Task instructions » Once the line containing "Ink a dark line" is found, return it and every line that follows, up to and including the final line of the material, exactly as written.

Dataset excerpt »
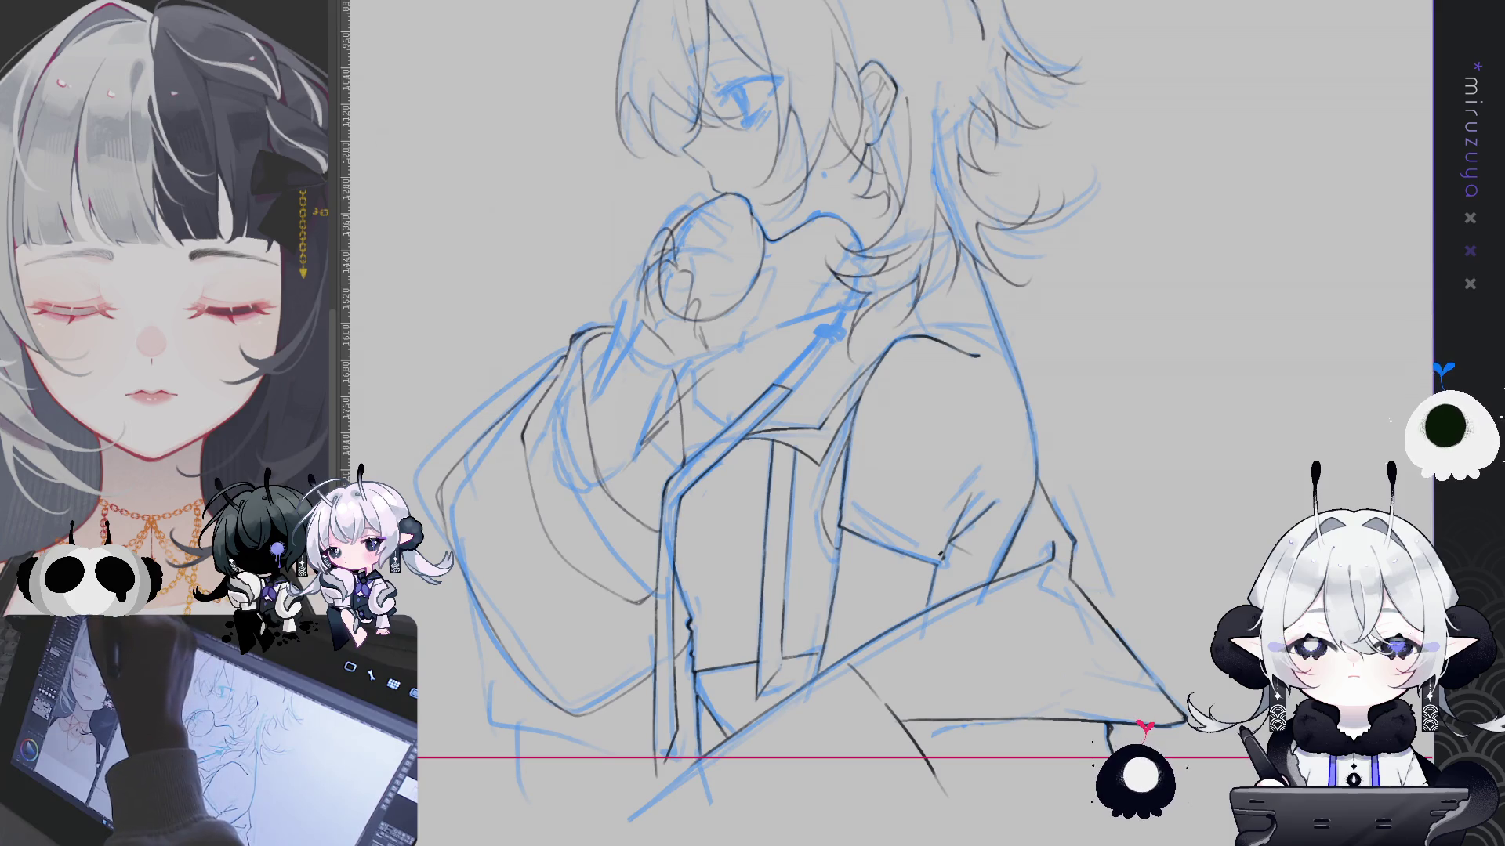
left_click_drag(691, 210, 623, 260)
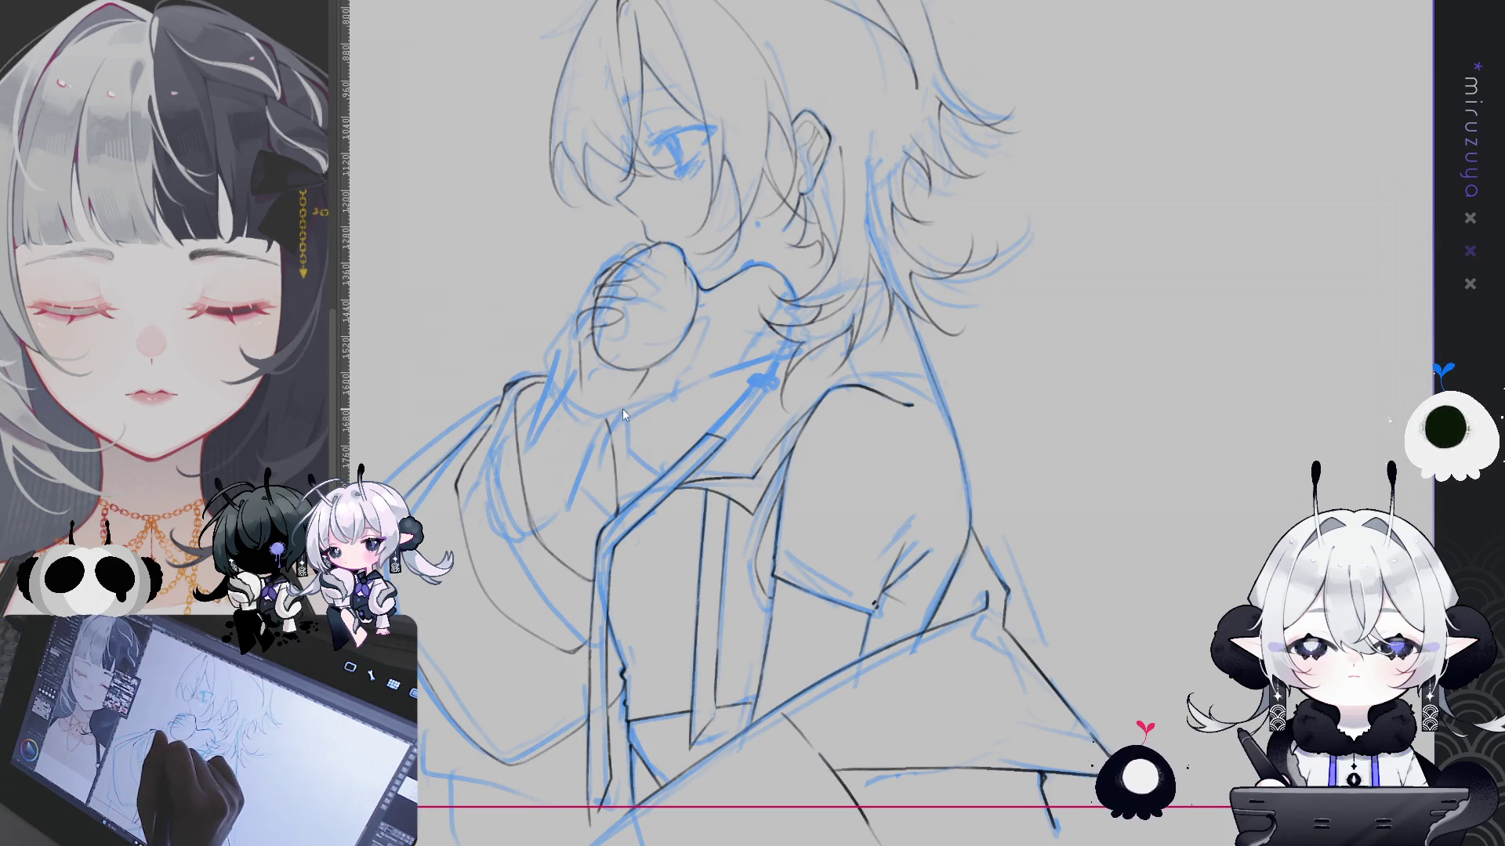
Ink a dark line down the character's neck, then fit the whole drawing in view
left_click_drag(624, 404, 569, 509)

Task answer »
Ink a dark line down the character's neck, then fit the whole drawing in view
left_click_drag(624, 404, 569, 509)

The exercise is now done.